▶ ASSIGNMENT: Each line containing the string "holder" should be copied out of the entries.

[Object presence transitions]
--*--

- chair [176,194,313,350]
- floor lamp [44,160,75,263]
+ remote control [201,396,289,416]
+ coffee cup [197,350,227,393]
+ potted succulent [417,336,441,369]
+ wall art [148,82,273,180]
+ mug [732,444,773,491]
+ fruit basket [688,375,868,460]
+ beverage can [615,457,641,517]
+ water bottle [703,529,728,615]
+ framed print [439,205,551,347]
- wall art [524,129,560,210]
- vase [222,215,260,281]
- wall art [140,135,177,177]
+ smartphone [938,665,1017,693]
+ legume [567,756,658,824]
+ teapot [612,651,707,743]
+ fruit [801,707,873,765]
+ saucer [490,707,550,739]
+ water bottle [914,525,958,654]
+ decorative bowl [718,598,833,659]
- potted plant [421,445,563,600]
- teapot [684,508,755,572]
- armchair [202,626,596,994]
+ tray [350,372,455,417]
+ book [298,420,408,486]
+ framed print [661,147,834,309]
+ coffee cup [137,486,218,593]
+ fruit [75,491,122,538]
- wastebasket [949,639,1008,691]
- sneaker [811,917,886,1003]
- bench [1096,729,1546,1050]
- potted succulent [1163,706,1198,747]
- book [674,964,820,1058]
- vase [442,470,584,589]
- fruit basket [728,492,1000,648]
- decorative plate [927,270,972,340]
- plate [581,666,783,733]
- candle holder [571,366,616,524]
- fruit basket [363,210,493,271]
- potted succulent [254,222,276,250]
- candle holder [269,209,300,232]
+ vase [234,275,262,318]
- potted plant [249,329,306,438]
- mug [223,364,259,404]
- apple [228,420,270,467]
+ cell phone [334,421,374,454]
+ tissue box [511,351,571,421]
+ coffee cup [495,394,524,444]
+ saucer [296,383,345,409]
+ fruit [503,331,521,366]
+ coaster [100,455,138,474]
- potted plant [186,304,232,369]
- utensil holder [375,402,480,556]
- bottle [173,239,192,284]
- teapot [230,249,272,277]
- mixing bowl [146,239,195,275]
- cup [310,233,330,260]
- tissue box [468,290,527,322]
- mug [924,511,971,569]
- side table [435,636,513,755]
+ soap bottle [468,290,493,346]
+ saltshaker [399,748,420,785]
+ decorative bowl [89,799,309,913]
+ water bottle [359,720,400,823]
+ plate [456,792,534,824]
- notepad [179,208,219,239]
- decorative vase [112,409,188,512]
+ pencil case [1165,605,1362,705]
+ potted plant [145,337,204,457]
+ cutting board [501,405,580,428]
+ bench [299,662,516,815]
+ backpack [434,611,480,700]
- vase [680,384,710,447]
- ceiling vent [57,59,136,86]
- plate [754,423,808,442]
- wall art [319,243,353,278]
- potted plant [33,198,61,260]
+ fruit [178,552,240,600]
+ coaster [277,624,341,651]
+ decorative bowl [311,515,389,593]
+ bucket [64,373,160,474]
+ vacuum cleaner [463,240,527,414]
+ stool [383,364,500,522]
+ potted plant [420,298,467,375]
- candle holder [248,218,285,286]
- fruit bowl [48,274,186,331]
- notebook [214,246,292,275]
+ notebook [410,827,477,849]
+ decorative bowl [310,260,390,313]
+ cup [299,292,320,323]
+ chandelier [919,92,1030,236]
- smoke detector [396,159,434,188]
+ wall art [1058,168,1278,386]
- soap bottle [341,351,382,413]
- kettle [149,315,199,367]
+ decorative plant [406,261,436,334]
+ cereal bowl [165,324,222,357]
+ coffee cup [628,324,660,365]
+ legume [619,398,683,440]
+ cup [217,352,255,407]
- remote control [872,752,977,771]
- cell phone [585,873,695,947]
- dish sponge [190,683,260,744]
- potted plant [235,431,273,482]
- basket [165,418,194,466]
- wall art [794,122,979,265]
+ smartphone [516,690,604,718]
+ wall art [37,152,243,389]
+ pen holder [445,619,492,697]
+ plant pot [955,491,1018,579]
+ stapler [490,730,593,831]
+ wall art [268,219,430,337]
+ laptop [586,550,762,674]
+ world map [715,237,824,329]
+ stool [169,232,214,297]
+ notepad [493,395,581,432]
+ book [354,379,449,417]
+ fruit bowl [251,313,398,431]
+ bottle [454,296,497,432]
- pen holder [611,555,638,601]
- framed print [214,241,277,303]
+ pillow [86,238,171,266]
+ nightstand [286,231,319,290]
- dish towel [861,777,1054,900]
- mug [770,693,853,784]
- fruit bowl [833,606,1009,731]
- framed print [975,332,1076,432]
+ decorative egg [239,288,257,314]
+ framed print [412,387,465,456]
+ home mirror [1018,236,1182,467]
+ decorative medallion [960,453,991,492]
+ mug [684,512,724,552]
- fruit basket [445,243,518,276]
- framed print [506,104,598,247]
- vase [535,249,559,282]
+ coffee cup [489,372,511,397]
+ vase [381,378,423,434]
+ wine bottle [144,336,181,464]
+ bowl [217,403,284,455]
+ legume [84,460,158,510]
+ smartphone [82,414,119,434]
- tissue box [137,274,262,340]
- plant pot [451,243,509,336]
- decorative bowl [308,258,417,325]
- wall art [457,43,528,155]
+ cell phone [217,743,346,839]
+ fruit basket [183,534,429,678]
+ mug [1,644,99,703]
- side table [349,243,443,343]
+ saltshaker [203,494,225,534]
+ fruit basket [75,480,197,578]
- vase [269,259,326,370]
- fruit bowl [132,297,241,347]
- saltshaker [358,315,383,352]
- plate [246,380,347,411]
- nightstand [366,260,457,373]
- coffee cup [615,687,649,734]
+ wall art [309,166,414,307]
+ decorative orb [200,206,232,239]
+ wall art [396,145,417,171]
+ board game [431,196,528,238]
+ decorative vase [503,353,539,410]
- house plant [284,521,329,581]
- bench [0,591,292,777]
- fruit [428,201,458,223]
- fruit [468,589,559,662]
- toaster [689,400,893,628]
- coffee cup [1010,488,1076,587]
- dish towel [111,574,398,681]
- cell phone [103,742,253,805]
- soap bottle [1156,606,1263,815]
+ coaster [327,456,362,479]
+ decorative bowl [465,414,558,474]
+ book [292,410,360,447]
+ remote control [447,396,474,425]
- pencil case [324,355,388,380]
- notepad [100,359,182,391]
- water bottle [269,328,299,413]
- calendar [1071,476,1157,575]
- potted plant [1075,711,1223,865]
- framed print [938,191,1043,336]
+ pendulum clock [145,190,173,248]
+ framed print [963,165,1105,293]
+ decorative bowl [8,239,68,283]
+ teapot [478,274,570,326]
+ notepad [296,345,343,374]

--*--

▶ YOUR RESPONSE:
- candle holder [571,366,616,524]
- candle holder [269,209,300,232]
- utensil holder [375,402,480,556]
- candle holder [248,218,285,286]
+ pen holder [445,619,492,697]
- pen holder [611,555,638,601]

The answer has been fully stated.